• [THE PROBLEM] Pick out every line of the entries below where "flex" occurs, and copy those lines.

Extracted data entries:
----------

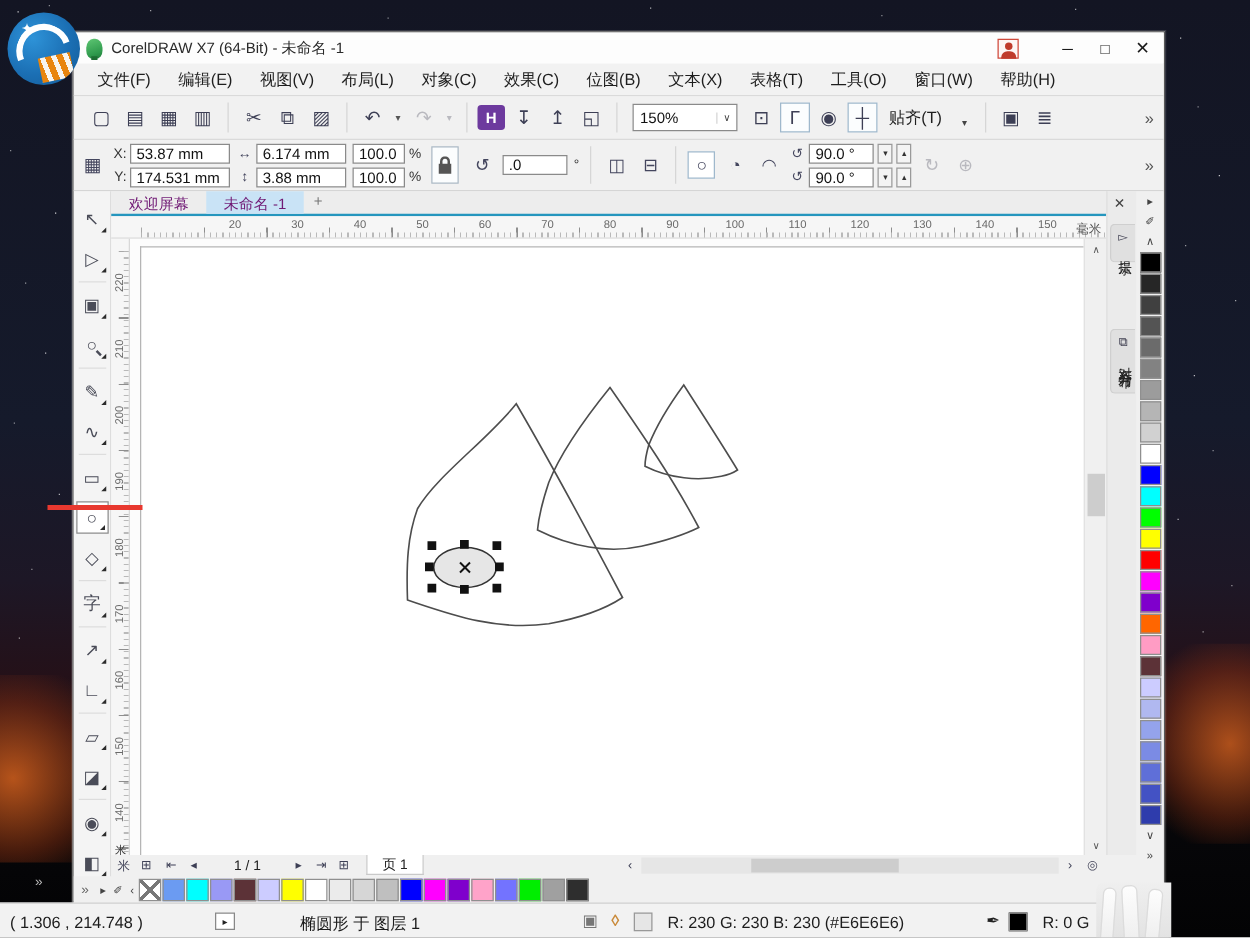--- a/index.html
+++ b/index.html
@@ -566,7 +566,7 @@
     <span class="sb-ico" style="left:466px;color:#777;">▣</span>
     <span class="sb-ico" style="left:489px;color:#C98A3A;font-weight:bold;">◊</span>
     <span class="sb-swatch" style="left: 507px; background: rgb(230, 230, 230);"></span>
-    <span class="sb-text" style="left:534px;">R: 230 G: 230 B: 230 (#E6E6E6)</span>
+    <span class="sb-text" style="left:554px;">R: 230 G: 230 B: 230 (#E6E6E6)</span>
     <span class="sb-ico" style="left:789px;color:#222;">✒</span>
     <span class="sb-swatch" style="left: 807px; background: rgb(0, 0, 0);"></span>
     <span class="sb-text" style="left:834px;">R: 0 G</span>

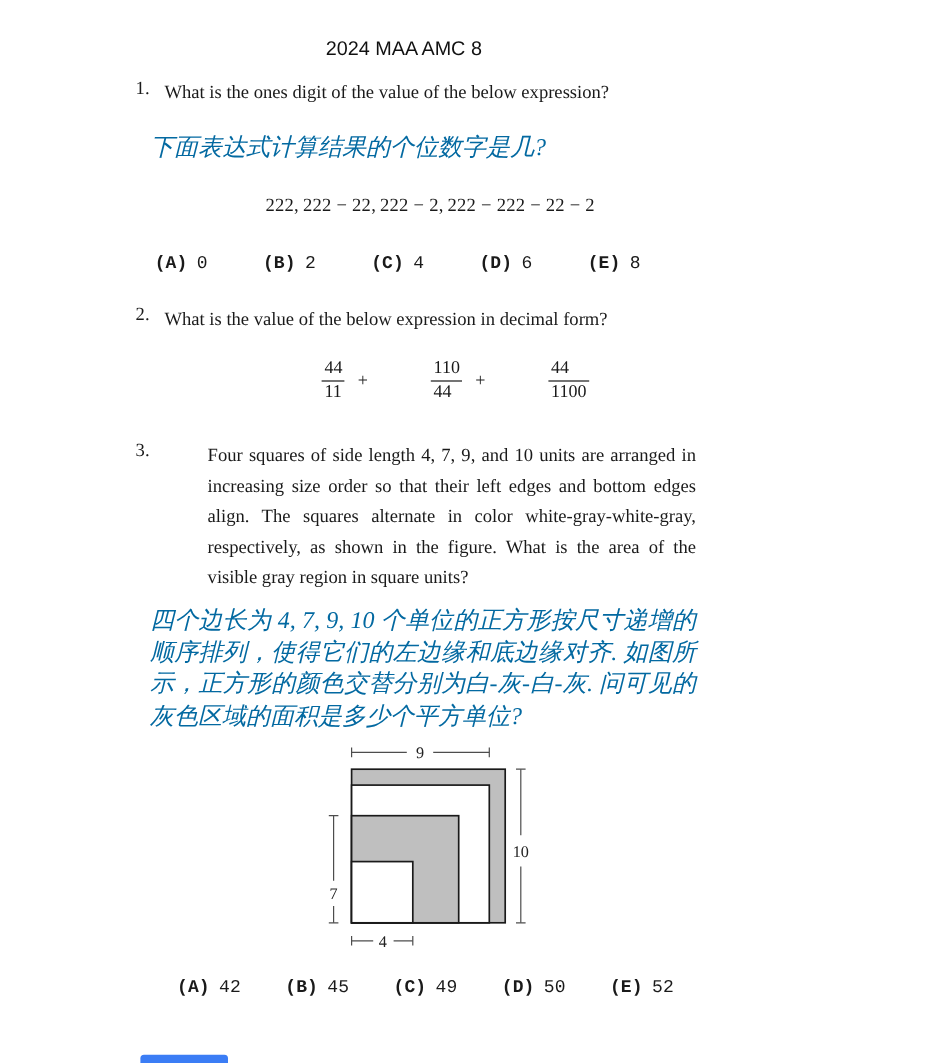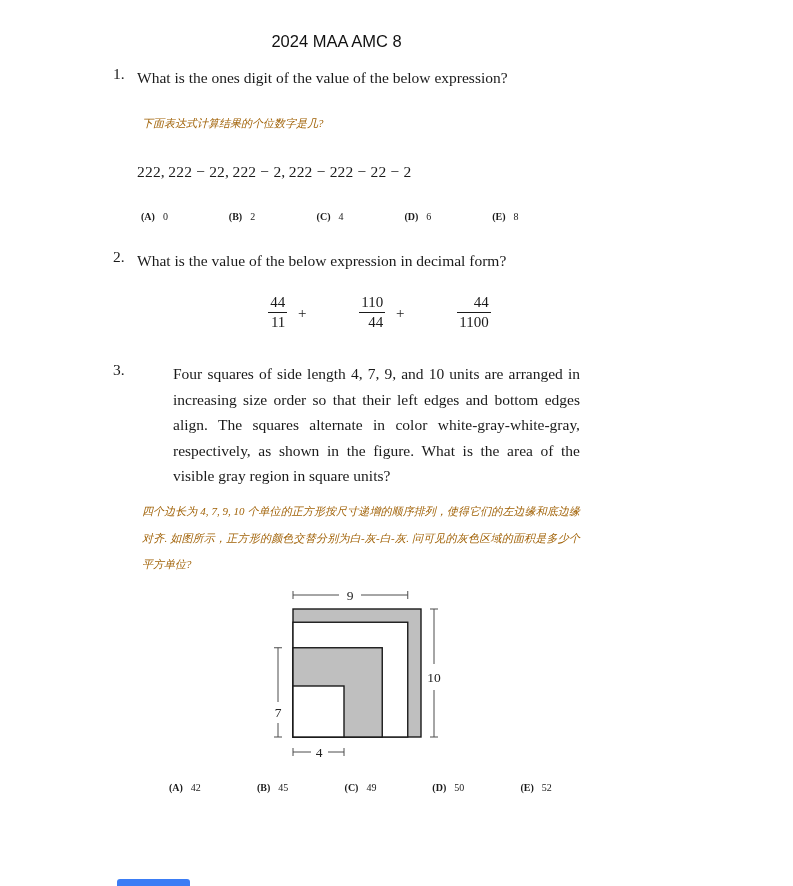--- a/index.html
+++ b/index.html
@@ -28,11 +28,11 @@
   .ptext { flex:1; line-height:25.4px; }
   .p3 .ptext { text-align:justify;margin-left:36px; }
   .zh {
-    margin-left:29px;
-    font-size:11px;
+    margin-left:12px;
+    font-size:20px;
     font-style:italic;
     line-height:26.5px;
-    color:#a16207;
+    color:#0369a1;
   }
   .p1 .zh { margin-top:20px; }
   .p2 .zh { margin-top:16px; }

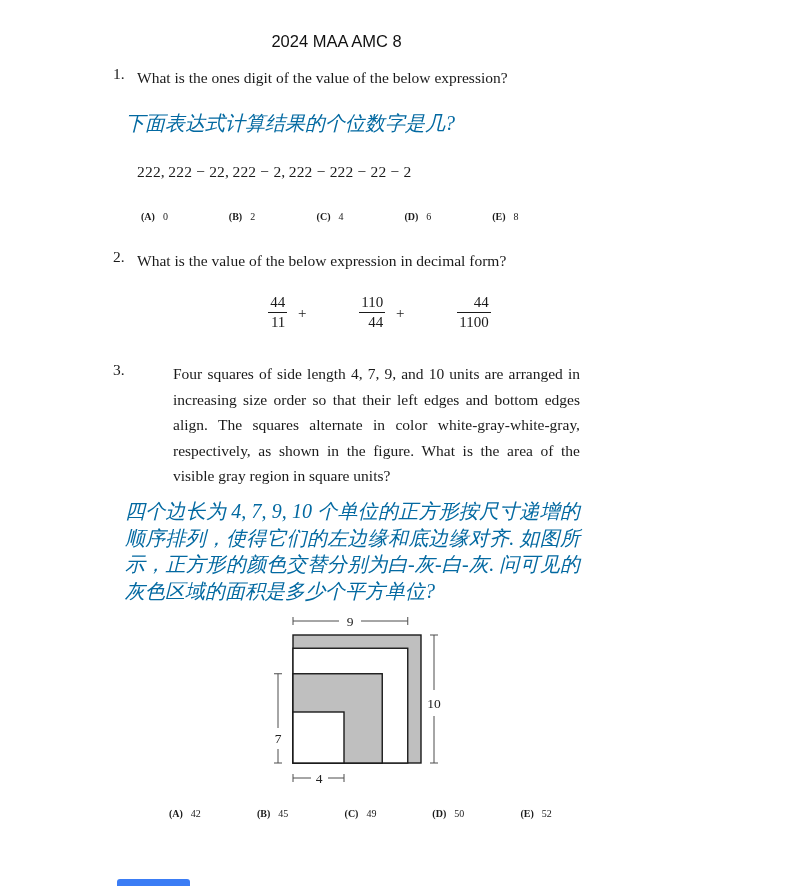--- a/index.html
+++ b/index.html
@@ -40,6 +40,7 @@
   .expr {
     margin-left:24px;
     margin-top:26px;
+    text-align:center;
     font-size:15.5px;
     letter-spacing:0.2px;
   }

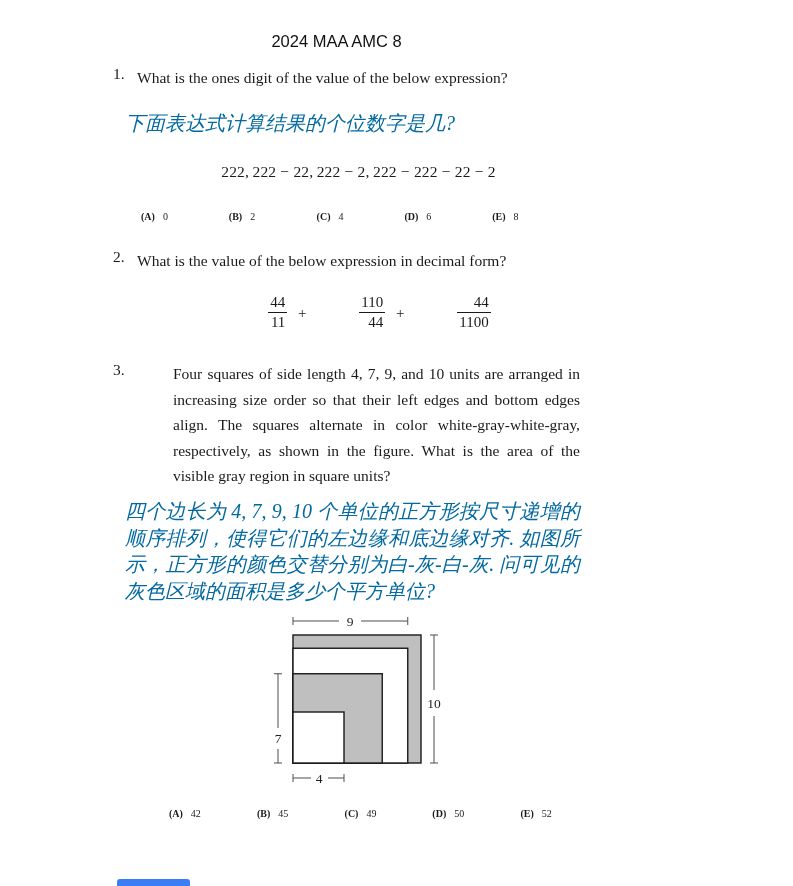--- a/index.html
+++ b/index.html
@@ -64,8 +64,9 @@
   .plus { display:inline-block; vertical-align:middle; margin:0 7px; }
   .choices {
     display:flex;
-    margin-left:28px;
-    font-size:10px;
+    margin-left:16px;
+    font-size:15px;
+    font-family:Liberation Mono, monospace;
   }
   .p1 .choices { margin-top:30px; }
   .p2 .choices { margin-top:14px; }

----------

• [FINAL ANSWER]
   .ptext { flex:1; line-height:25.4px; }
     display:flex;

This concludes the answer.